***** Extracted entries *****

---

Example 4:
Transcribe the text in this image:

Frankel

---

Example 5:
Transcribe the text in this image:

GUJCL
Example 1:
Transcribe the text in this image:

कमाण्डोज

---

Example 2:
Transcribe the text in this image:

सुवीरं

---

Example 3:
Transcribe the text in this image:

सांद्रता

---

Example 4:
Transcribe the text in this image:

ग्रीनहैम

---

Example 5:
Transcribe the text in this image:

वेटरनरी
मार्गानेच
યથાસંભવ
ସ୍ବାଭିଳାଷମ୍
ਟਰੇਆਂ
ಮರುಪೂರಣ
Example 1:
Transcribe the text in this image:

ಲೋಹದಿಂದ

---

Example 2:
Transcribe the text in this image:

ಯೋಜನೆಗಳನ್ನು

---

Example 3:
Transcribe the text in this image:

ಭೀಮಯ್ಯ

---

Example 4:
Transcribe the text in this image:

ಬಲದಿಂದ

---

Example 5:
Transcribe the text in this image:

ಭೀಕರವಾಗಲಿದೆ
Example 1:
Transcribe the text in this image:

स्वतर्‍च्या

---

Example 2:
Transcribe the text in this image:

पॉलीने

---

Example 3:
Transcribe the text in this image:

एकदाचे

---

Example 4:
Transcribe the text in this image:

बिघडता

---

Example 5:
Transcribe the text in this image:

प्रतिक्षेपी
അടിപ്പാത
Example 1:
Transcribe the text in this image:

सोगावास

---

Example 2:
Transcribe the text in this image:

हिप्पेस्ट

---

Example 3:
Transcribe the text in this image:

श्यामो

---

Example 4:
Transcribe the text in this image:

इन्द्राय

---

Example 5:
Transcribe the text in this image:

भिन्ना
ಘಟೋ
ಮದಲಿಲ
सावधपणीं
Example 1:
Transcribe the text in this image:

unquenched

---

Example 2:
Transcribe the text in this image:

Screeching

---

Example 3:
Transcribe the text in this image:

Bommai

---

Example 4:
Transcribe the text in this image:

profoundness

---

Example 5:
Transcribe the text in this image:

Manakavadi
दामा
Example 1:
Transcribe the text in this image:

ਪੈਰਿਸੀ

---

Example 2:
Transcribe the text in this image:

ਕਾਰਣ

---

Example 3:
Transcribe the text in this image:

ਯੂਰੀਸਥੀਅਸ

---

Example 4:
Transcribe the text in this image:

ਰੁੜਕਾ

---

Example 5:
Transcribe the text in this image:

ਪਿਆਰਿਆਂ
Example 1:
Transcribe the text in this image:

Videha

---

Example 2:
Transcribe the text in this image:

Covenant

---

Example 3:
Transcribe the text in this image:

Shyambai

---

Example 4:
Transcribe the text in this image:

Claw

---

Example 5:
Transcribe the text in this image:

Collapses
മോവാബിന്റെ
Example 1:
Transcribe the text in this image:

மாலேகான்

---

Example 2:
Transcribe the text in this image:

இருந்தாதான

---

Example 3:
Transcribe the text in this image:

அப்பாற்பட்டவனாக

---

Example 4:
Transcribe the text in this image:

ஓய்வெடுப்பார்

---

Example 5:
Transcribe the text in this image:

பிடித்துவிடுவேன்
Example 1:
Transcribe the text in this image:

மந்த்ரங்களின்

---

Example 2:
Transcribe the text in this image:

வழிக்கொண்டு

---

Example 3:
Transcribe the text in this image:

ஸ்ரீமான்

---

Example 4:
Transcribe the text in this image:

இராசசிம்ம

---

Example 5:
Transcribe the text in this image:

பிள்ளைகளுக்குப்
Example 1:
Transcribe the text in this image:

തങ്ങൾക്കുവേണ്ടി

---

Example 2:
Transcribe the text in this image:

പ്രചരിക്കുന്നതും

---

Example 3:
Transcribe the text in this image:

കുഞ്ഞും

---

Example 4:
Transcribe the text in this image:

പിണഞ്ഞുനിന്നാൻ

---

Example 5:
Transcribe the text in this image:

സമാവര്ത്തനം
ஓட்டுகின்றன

*****

_Task instructions_
Retype the records above exactly as they appear.

_Exercise output_
---

Example 4:
Transcribe the text in this image:

Frankel

---

Example 5:
Transcribe the text in this image:

GUJCL
Example 1:
Transcribe the text in this image:

कमाण्डोज

---

Example 2:
Transcribe the text in this image:

सुवीरं

---

Example 3:
Transcribe the text in this image:

सांद्रता

---

Example 4:
Transcribe the text in this image:

ग्रीनहैम

---

Example 5:
Transcribe the text in this image:

वेटरनरी
मार्गानेच
યથાસંભવ
ସ୍ବାଭିଳାଷମ୍
ਟਰੇਆਂ
ಮರುಪೂರಣ
Example 1:
Transcribe the text in this image:

ಲೋಹದಿಂದ

---

Example 2:
Transcribe the text in this image:

ಯೋಜನೆಗಳನ್ನು

---

Example 3:
Transcribe the text in this image:

ಭೀಮಯ್ಯ

---

Example 4:
Transcribe the text in this image:

ಬಲದಿಂದ

---

Example 5:
Transcribe the text in this image:

ಭೀಕರವಾಗಲಿದೆ
Example 1:
Transcribe the text in this image:

स्वतर्‍च्या

---

Example 2:
Transcribe the text in this image:

पॉलीने

---

Example 3:
Transcribe the text in this image:

एकदाचे

---

Example 4:
Transcribe the text in this image:

बिघडता

---

Example 5:
Transcribe the text in this image:

प्रतिक्षेपी
അടിപ്പാത
Example 1:
Transcribe the text in this image:

सोगावास

---

Example 2:
Transcribe the text in this image:

हिप्पेस्ट

---

Example 3:
Transcribe the text in this image:

श्यामो

---

Example 4:
Transcribe the text in this image:

इन्द्राय

---

Example 5:
Transcribe the text in this image:

भिन्ना
ಘಟೋ
ಮದಲಿಲ
सावधपणीं
Example 1:
Transcribe the text in this image:

unquenched

---

Example 2:
Transcribe the text in this image:

Screeching

---

Example 3:
Transcribe the text in this image:

Bommai

---

Example 4:
Transcribe the text in this image:

profoundness

---

Example 5:
Transcribe the text in this image:

Manakavadi
दामा
Example 1:
Transcribe the text in this image:

ਪੈਰਿਸੀ

---

Example 2:
Transcribe the text in this image:

ਕਾਰਣ

---

Example 3:
Transcribe the text in this image:

ਯੂਰੀਸਥੀਅਸ

---

Example 4:
Transcribe the text in this image:

ਰੁੜਕਾ

---

Example 5:
Transcribe the text in this image:

ਪਿਆਰਿਆਂ
Example 1:
Transcribe the text in this image:

Videha

---

Example 2:
Transcribe the text in this image:

Covenant

---

Example 3:
Transcribe the text in this image:

Shyambai

---

Example 4:
Transcribe the text in this image:

Claw

---

Example 5:
Transcribe the text in this image:

Collapses
മോവാബിന്റെ
Example 1:
Transcribe the text in this image:

மாலேகான்

---

Example 2:
Transcribe the text in this image:

இருந்தாதான

---

Example 3:
Transcribe the text in this image:

அப்பாற்பட்டவனாக

---

Example 4:
Transcribe the text in this image:

ஓய்வெடுப்பார்

---

Example 5:
Transcribe the text in this image:

பிடித்துவிடுவேன்
Example 1:
Transcribe the text in this image:

மந்த்ரங்களின்

---

Example 2:
Transcribe the text in this image:

வழிக்கொண்டு

---

Example 3:
Transcribe the text in this image:

ஸ்ரீமான்

---

Example 4:
Transcribe the text in this image:

இராசசிம்ம

---

Example 5:
Transcribe the text in this image:

பிள்ளைகளுக்குப்
Example 1:
Transcribe the text in this image:

തങ്ങൾക്കുവേണ്ടി

---

Example 2:
Transcribe the text in this image:

പ്രചരിക്കുന്നതും

---

Example 3:
Transcribe the text in this image:

കുഞ്ഞും

---

Example 4:
Transcribe the text in this image:

പിണഞ്ഞുനിന്നാൻ

---

Example 5:
Transcribe the text in this image:

സമാവര്ത്തനം
ஓட்டுகின்றன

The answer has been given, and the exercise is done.